I've done it before and I have a friend who is currently still doing it.


----------



## Esox lucius (Feb 17, 2009)

Ebichua said:


> Yes, it can. It'll be incredibly slow and you won't form thick carpets. But will it grow and spread? Yes, over a very long period of time.
> 
> I've done it before and I have a friend who is currently still doing it.


Thats what I expected, great info, thanks:thumbsup:


----------



## o snap its eric (Jan 12, 2004)

i wouldnt recommend it though..... any sort of carpet forming plants need CO2.


----------



## Ebichua (May 13, 2008)

o snap its eric said:


> i wouldnt recommend it though..... any sort of carpet forming plants need CO2.


Not entirely true. For some sp. yes, co2 is a must.

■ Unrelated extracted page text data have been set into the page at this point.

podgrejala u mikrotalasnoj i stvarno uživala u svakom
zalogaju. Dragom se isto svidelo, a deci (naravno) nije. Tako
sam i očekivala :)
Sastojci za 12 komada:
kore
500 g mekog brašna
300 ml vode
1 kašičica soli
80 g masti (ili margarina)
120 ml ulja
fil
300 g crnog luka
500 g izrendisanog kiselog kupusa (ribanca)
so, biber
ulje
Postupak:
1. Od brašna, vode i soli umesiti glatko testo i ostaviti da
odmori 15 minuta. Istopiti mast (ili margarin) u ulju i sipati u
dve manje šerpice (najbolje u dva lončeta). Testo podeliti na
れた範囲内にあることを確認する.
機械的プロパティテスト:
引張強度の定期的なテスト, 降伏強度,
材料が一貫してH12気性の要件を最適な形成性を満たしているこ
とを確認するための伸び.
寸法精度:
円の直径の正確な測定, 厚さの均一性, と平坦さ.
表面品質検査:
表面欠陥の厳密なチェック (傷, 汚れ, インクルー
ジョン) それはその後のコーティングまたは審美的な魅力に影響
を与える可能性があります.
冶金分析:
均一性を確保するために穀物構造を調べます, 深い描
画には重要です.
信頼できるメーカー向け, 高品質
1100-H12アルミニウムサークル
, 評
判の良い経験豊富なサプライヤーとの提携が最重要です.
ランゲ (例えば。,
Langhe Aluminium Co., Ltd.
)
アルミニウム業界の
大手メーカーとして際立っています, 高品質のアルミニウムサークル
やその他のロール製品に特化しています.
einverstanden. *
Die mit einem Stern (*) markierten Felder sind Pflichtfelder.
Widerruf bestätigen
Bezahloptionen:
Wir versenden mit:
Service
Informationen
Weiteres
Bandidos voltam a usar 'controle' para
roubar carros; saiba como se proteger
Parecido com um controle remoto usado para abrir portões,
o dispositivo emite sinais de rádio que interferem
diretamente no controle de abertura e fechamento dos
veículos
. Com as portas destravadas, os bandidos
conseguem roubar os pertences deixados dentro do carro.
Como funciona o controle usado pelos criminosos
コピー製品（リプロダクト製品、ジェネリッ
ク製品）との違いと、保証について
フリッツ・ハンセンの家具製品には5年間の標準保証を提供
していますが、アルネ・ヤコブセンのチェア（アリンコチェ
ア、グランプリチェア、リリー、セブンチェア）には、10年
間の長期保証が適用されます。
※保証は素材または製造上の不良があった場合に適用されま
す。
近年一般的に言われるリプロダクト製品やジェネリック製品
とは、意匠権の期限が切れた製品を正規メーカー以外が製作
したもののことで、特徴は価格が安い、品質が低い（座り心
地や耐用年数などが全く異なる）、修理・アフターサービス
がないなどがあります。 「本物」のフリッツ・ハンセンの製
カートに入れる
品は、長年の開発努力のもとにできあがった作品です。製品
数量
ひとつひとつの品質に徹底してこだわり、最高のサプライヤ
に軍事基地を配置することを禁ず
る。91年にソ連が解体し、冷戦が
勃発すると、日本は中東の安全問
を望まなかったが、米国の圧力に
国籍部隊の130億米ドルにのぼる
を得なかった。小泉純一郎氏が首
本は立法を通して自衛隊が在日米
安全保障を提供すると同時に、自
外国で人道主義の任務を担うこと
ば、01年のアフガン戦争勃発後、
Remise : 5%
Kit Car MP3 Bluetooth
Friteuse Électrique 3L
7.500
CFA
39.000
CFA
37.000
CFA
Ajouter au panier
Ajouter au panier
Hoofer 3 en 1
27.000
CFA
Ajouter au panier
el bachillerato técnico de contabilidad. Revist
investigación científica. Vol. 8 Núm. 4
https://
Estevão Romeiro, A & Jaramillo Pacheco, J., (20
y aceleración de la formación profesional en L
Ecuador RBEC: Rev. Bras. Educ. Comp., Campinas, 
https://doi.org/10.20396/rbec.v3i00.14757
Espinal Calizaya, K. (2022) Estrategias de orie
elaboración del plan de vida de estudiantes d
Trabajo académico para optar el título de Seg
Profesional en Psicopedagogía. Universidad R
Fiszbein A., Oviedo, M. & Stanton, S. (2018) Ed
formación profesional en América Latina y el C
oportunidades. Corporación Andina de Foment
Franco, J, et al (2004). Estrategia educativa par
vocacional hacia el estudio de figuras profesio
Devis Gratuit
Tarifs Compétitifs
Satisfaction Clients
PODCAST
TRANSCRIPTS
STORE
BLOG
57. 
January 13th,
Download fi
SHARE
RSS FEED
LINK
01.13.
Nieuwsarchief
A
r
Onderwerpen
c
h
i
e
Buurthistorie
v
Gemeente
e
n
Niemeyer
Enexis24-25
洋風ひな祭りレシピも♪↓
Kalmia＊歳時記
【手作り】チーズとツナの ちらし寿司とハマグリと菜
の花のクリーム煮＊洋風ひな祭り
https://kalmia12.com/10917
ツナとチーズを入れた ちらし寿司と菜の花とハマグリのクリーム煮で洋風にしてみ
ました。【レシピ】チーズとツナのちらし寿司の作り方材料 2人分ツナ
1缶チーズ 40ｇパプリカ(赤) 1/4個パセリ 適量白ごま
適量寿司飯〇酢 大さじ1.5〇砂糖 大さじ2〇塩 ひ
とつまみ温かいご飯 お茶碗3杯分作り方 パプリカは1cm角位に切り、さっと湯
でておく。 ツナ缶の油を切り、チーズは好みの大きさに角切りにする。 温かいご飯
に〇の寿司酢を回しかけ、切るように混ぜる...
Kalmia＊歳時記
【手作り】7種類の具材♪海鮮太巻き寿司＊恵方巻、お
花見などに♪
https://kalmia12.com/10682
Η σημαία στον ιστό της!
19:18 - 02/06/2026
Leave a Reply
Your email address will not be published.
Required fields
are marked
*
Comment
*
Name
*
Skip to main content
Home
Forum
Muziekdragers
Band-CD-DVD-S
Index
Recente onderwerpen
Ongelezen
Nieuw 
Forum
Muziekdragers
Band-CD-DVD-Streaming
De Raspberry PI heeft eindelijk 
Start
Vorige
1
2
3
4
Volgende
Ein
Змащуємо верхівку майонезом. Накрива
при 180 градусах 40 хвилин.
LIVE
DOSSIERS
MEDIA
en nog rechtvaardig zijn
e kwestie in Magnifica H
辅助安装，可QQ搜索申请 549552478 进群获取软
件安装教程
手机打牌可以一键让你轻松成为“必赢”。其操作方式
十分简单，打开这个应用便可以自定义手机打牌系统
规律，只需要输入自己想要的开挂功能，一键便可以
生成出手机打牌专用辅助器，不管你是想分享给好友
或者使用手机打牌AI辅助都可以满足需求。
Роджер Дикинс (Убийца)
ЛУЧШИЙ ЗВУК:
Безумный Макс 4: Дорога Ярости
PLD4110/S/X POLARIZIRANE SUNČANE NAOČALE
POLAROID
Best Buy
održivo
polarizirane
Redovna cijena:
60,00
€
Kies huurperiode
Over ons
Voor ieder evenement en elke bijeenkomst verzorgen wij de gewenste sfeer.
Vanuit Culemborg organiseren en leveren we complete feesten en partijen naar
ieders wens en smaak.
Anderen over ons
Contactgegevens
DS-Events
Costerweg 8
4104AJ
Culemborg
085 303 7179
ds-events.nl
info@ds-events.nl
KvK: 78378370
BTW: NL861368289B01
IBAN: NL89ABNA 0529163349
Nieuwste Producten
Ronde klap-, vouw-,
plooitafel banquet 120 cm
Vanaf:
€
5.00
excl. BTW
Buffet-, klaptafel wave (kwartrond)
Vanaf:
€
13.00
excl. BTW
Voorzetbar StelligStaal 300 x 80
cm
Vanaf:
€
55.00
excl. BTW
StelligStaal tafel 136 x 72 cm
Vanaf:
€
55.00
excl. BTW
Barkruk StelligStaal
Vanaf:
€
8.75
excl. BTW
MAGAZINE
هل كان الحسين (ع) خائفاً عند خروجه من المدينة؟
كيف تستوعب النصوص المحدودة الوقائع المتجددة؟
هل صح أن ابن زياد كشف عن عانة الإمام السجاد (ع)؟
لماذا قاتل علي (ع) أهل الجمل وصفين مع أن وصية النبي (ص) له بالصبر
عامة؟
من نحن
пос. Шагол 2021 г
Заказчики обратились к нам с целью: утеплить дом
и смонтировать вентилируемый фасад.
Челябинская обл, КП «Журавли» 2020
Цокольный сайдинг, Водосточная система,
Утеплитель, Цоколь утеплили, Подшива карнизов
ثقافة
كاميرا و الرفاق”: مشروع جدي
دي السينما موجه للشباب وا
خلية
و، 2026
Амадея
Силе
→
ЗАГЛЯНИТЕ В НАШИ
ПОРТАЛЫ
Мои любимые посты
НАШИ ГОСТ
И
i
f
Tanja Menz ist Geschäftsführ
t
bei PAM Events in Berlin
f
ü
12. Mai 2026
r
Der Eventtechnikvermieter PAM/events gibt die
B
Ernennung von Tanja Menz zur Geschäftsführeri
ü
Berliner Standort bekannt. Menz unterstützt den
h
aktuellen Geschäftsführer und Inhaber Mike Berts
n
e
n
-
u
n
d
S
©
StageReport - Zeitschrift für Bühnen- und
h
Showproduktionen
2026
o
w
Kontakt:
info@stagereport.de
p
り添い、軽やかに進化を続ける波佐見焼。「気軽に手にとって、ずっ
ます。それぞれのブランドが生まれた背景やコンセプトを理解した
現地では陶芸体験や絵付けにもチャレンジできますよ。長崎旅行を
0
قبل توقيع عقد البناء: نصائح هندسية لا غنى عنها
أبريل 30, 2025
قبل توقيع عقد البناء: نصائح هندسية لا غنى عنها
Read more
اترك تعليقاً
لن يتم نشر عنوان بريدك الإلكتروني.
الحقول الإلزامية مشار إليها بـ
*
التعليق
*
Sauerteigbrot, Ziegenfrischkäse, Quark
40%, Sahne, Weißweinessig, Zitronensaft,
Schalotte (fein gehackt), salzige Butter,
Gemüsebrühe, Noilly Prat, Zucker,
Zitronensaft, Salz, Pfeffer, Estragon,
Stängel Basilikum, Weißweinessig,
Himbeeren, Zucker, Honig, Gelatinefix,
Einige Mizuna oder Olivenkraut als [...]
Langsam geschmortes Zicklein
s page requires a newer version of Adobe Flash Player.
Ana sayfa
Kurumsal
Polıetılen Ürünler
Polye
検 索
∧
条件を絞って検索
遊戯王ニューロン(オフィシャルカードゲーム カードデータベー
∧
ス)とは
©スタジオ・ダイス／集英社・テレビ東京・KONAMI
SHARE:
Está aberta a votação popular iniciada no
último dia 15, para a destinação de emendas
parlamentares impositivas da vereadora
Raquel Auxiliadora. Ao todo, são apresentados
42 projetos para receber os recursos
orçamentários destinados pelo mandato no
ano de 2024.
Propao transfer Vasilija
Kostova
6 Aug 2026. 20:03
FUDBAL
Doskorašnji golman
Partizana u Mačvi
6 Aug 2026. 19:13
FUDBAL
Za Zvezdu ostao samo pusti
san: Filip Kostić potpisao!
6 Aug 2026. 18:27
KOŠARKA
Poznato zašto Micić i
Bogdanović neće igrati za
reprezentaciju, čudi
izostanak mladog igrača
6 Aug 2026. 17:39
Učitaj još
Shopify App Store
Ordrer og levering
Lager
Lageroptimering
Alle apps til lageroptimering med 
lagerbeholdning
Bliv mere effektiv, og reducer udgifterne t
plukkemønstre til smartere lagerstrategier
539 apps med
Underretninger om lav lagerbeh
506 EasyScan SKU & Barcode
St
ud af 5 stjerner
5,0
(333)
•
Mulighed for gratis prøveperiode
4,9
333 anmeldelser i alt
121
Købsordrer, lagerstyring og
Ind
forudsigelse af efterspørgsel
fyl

But glosso isn't one of those. It does create a denser growth due to the increased speed but with time, glosso can form a fairly decent carpet.
Along with marsilea sp. 
Dwarf hairgrass too actually!


----------



## belladee (Jun 15, 2007)

good to know. I am about to plant a bunch tomorow and do not plan on using CO2. Well see how it goes.


----------



## Anupam (Nov 5, 2008)

I'm having some success with excel in a 2 gallon cube.


----------



## Sixwing (Jan 30, 2009)

I currently have a glosso carpet in 10 gallons, under low light, no CO2 (I did dose Excel for a couple months, quit last week, have seen no slow-down in the glosso's growth.) It's not the shag carpet style some people get going, but it's definitely overtaken almost the entire substrate - this from three sorry little leaves on one stem that got left in the back by accident. 

You don't strictly need CO2 or high light or even rich nutrients in the water for glosso. It does seem to appreciate a rich substrate, but I've grown it on sand, too, when there were nutrients in the water instead.


----------



## doncityz (May 17, 2011)

Sixwing,

hey I know this is old thread. But i am having similar setup as you - 10g, no CO2, ADA soil.

I just did a minor rescape and planting of the glosso. It is good to know that they will grow... I only hope the oto wont uproot them. :icon_mrgr


----------